さまざまな国民負担が強化された。後期高齢者医療制度による保険料負担や入院費・介護施設利用料など自己負担強化によって老人・障害者世帯の困窮化が進
んでいる。医療改悪による患者負担増は年間で2兆円にのぼる。年金改悪で保険料は毎年0・7兆円ずつ増えていく。配偶者特別控除の廃止、所得税・住民税の
定率減税の廃止などで4兆円以上の増税となっている。
また医療費削減政策の下で、医者不足が進み、医療体制の崩壊が始まっている。社会的セーフティネットが壊れ、貧困層の増大と社会的格差の固定化が深刻化している。
2兆円をもっと有効に
本当に国民生活を支援するのなら、2兆円でもっと意味のある使い方ができる。
まずは、毎年2200億円ずつ機械的に削減されている社会保障費を回復することだ。もともと高齢者人口の増大につれて、社会保障費は毎年7500億円の
自然増が見込まれている。小泉内閣時代の03年にそのうち2200億円を機械的に削減することを決め、その後の内閣もそれを踏襲している。その結果、診療
報酬の削減、年金支給額切り下げ、生活保護費の老齢加算や母子加算の段階的廃止、老人ホームでの食事の全額自己負担などが強行されてきた。これが、医療体
制の崩壊の一因にもなっている。
舛添厚生労働相も、脳出血をおこした東京都内の妊婦が8病院に受け入れを断られて死亡した問題に関連して、「社会保障費の圧縮は限界。大きく方針転換すべきだ」(10/27)と述べざるを得なかった。

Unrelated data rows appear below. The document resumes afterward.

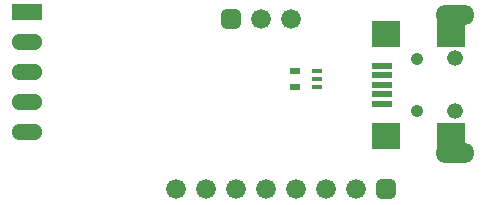
<source format=gbs>
G04*
G04 #@! TF.GenerationSoftware,Altium Limited,Altium Designer,24.3.1 (35)*
G04*
G04 Layer_Color=16711935*
%FSLAX44Y44*%
%MOMM*%
G71*
G04*
G04 #@! TF.SameCoordinates,DD5606FB-0AE3-4311-A501-CF171F200833*
G04*
G04*
G04 #@! TF.FilePolarity,Negative*
G04*
G01*
G75*
%ADD43O,2.6160X1.3460*%
%ADD44R,2.6160X1.3460*%
%ADD45C,1.6760*%
G04:AMPARAMS|DCode=46|XSize=1.676mm|YSize=1.676mm|CornerRadius=0.438mm|HoleSize=0mm|Usage=FLASHONLY|Rotation=180.000|XOffset=0mm|YOffset=0mm|HoleType=Round|Shape=RoundedRectangle|*
%AMROUNDEDRECTD46*
21,1,1.6760,0.8000,0,0,180.0*
21,1,0.8000,1.6760,0,0,180.0*
1,1,0.8760,-0.4000,0.4000*
1,1,0.8760,0.4000,0.4000*
1,1,0.8760,0.4000,-0.4000*
1,1,0.8760,-0.4000,-0.4000*
%
%ADD46ROUNDEDRECTD46*%
%ADD47O,3.3260X1.7010*%
%ADD48C,1.3260*%
%ADD49C,1.0760*%
%ADD69R,0.8760X0.4260*%
%ADD70R,0.8760X0.4760*%
%ADD71R,2.3760X2.2760*%
%ADD72R,1.6760X0.6260*%
D43*
X187254Y70630D02*
D03*
Y96030D02*
D03*
Y121430D02*
D03*
Y146830D02*
D03*
D44*
Y172230D02*
D03*
D45*
X364005Y22659D02*
D03*
X414805D02*
D03*
X465605D02*
D03*
X440205D02*
D03*
X389405D02*
D03*
X338605D02*
D03*
X313205D02*
D03*
X410554Y166430D02*
D03*
X385154D02*
D03*
D46*
X491005Y22659D02*
D03*
X359754Y166430D02*
D03*
D47*
X549754Y169930D02*
D03*
Y52930D02*
D03*
D48*
Y133930D02*
D03*
Y88930D02*
D03*
D49*
X517254D02*
D03*
Y132930D02*
D03*
D69*
X432918Y109324D02*
D03*
Y122324D02*
D03*
Y115824D02*
D03*
D70*
X413918Y122324D02*
D03*
Y109324D02*
D03*
D71*
X491254Y67930D02*
D03*
Y153930D02*
D03*
X546254Y67930D02*
D03*
Y153930D02*
D03*
D72*
X487754Y94930D02*
D03*
Y102930D02*
D03*
Y110930D02*
D03*
Y118930D02*
D03*
Y126930D02*
D03*
M02*

</source>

また06年に施行された障害者自立支援法によって障害者の負担も増えている。それまでの「応能負担」から「応益負担」へと変更された結果だ。ほとんどの
障害者は収入が低く施設や福祉サービスを利用しても自己負担はほとんどなかったのに、「応益負担」原則によって障害者の約9割に新たに負担が生じることに
なった。障害者インターナショナル日本会議が提案する「障害者総合福祉サービス法(仮称)」によれば、健常者にとって不要なのに障害があるために必要とな
るもの(介護、作業所の利用料など)は自己負担なし、健常者も負担するものは障害者も収入に応じて負担する(応能負担)が原則だ(11/22朝日)。これ
なども2兆円のほんの一部で元に戻すことができる。
国民の6割が「評価しない」
国民の多数も定額給付金のうさんくさい意図を見抜いており、その実施には否定的だ。
朝日新聞社が8〜9日に実施した電話世論調査によると、定額給付金について、「必要な政策だと思う」は26%にとどまり、「そうは思わない」が63%
だった。共同通信が同じ日に実施した電話世論調査でも、定額給付金を「評価しない」と答えた人が58・1%に上り、「評価する」の31・4%を上回った。
国民の6割は評価していないのだ。
また内閣支持率、不支持率は37%、41%(朝日)、40・9%、42・2%(共同通信)と両調査とも、不支持が支持を上回った。
新自由主義路線は世界的に行き詰まった。今回の危機から脱出するためには、路線を根本的に転換し、財政構造や社会のあり方を変えていかねばならない。す
なわち、派遣労働の禁止と最低賃金の引き上げを根幹とする労働市場への規制強化、最大の浪費である軍事費削減、法人税と個人所得税における累進課税の強
化、社会保障の充実、医療・福祉・介護分野での雇用拡大、教育予算の拡充・無償の奨学金制度の創設などが必要だ。